ダイブインし、ガーデン上の事務所の応接へ向かうと、そこには七華と先に来ていた真矢の姿と、客人としてレンティともう一人、長身の女性がレンティに付き従うように立っていた。
「来たわね、つつじ」
「改めてよろしく。素直ないい子。全く七華社長にはもったいない社員だと思うわ」
褒められながら、つつじの興味は、まるでお嬢様に付き添う従者のような雰囲気の、緑の髪の女性に向いていた。
「レンティさんがプリンセスで、こちらの方がナイトですか?」
七華もレンティも言わないので自分から話を振ると、その長身の女性がつつじに答える。
「はい、ニンジンと申します」
「人参……」
反芻したつつじの頭は、一気にオレンジ色の野菜でいっぱいになった。
「おや、あなたは今、オレンジ色の野菜を思い浮かべていますね?」
ニンジンと名乗った女性が、鋭くつつじに話しかけると、図星をつかれたが失礼と思ったつつじはしどろもどろになってしまう。
「えっ、いやその」
「正解です。レンティが人参が大好きなので、こんな名前をつけられてしまいました」
さらに畳み掛けられて情報の量に混乱していると、真矢がニンジンに話しかける。
「レンティは極東の人じゃないよね。ニンジンは現地からダイブしてるの?」
「いいえ、私はダイブしていません。何せ、現世に肉体がありませんので」
その答えに、真矢の目の色が変わった。
「もしかして、AI生命体?」
「ええ」
「すごい、初めて見た」
言いながらまじまじと見つめる真矢、ニンジンはふふと笑ってその好奇の視線を受け止めた。AI生命体の存在は、つつじも知識としては知っていた。現実世界に肉体を持たず、電子世界で生を受けた存在。その存在は、未だ議論の渦中にあったはずだった。

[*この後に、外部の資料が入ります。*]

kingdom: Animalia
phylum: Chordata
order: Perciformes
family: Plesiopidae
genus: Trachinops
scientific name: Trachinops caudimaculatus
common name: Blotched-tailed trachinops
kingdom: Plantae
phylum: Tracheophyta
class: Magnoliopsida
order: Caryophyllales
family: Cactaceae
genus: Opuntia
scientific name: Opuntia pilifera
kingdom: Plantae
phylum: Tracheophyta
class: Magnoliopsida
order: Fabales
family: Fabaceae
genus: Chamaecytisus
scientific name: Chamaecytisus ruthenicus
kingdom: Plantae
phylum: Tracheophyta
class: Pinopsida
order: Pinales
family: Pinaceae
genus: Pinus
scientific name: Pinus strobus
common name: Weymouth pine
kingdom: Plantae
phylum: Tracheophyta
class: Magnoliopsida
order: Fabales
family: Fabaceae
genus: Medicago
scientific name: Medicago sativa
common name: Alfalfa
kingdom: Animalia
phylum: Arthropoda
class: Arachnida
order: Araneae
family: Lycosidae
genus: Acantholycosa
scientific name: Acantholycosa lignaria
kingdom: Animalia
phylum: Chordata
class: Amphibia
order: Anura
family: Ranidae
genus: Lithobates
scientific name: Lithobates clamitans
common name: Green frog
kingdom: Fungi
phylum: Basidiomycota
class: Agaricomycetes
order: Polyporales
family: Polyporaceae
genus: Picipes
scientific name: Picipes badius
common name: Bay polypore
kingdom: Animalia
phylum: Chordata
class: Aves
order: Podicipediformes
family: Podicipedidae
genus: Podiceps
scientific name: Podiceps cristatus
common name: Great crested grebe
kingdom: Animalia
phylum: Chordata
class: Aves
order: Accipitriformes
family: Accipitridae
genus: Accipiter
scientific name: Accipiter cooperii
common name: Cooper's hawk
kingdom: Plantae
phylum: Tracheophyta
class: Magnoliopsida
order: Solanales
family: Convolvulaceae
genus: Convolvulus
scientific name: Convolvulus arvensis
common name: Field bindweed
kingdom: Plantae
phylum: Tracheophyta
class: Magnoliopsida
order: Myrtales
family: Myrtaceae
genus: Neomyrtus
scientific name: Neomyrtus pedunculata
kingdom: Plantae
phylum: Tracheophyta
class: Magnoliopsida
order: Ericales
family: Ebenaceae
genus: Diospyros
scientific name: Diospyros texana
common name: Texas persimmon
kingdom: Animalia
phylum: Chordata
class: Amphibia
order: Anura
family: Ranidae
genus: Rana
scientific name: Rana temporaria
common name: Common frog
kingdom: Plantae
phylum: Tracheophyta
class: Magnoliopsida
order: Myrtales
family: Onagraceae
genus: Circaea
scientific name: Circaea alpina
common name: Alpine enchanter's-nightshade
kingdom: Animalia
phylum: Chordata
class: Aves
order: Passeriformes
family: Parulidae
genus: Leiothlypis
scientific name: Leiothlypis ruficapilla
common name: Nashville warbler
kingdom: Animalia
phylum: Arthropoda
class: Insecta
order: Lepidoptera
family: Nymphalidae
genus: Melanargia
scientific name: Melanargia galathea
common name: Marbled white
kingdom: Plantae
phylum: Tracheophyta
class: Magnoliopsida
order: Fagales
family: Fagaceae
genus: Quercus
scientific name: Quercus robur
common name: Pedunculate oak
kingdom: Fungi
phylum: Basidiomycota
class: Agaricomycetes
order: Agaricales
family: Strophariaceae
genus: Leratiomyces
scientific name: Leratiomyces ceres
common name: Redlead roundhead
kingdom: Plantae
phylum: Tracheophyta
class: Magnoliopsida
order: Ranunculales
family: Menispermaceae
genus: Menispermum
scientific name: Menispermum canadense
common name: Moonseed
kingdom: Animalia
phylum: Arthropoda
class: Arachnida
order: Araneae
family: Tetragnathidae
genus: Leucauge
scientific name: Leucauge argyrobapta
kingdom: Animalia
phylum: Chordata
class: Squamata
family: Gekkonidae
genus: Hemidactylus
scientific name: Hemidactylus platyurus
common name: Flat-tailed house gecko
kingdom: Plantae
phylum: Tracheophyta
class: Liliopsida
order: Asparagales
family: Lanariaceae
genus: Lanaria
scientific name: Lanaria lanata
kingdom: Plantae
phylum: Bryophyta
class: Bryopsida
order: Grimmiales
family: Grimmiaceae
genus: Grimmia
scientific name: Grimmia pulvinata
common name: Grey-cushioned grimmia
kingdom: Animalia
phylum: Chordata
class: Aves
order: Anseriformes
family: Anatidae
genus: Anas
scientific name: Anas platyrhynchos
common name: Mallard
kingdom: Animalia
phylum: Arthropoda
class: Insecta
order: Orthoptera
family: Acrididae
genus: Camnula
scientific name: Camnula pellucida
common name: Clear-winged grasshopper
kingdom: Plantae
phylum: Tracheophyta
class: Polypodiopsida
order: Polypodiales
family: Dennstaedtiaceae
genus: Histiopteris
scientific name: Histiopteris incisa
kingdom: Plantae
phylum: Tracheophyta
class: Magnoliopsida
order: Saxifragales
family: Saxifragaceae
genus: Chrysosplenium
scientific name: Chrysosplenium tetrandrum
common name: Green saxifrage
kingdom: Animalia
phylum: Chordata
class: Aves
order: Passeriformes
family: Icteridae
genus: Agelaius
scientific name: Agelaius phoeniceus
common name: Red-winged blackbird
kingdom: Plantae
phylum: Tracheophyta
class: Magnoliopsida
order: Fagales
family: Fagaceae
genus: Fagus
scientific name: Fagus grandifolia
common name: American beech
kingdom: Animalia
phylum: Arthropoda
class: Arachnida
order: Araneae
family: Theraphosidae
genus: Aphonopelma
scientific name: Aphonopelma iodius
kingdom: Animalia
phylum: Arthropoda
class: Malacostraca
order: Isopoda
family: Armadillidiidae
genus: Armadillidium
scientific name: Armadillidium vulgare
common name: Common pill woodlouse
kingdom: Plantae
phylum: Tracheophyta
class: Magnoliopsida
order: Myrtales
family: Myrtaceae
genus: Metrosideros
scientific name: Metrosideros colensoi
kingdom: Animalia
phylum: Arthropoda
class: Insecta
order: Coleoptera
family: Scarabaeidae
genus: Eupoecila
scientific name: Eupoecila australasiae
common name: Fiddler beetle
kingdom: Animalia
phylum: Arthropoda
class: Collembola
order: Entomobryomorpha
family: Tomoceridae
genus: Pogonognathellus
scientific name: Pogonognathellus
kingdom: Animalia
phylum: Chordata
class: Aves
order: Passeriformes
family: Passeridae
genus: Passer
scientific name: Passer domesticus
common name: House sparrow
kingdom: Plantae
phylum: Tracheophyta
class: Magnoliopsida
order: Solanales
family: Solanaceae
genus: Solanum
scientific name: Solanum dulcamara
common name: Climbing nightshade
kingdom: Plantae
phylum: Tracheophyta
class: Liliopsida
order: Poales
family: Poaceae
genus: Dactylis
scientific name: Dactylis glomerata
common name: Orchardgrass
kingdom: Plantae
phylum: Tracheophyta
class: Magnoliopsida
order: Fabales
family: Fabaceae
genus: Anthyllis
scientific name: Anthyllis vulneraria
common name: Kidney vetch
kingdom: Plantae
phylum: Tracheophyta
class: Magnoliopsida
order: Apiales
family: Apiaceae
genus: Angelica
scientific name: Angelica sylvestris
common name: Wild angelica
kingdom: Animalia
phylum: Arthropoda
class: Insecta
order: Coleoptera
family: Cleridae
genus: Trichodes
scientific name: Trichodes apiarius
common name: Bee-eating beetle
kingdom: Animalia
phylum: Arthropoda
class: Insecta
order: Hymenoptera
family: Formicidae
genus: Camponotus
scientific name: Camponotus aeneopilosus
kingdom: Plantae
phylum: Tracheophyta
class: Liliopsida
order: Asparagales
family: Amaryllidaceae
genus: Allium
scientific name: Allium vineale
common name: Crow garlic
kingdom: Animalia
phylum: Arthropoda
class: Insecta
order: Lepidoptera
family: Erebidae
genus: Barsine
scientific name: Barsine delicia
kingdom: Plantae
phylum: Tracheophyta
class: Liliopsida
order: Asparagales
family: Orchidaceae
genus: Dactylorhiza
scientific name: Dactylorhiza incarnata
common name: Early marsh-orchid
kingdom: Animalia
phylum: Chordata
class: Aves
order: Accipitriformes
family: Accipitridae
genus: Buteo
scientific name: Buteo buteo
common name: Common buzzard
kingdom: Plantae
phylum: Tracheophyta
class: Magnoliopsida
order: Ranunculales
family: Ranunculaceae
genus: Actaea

「極東では生産が禁止だもんね。所持申請も面倒くさいし」
「ガーデンの中のセブンシーの方だと、いなかったら生活が成り立たないわ」
つつじはレンティが口にした海外の国の名前を、とても新鮮なものとして捉えていた。ガーデン成立以降、電子世界での生活様式は国ごとに非常に独自の進化を見せていた。その違いが、外国人との交流の機会を遠ざけているのは間違いなかった。
「でもセブンシー人を名乗る割には、二人とも極東人スタイルだね」
「いやよ、普段からあんな背高のっぽになるの。私の血はセブンシーのものだけど、魂は極東の巫女様のものなんだから」
そして、レンティはつつじ達に、来訪の要件を告げるのだった。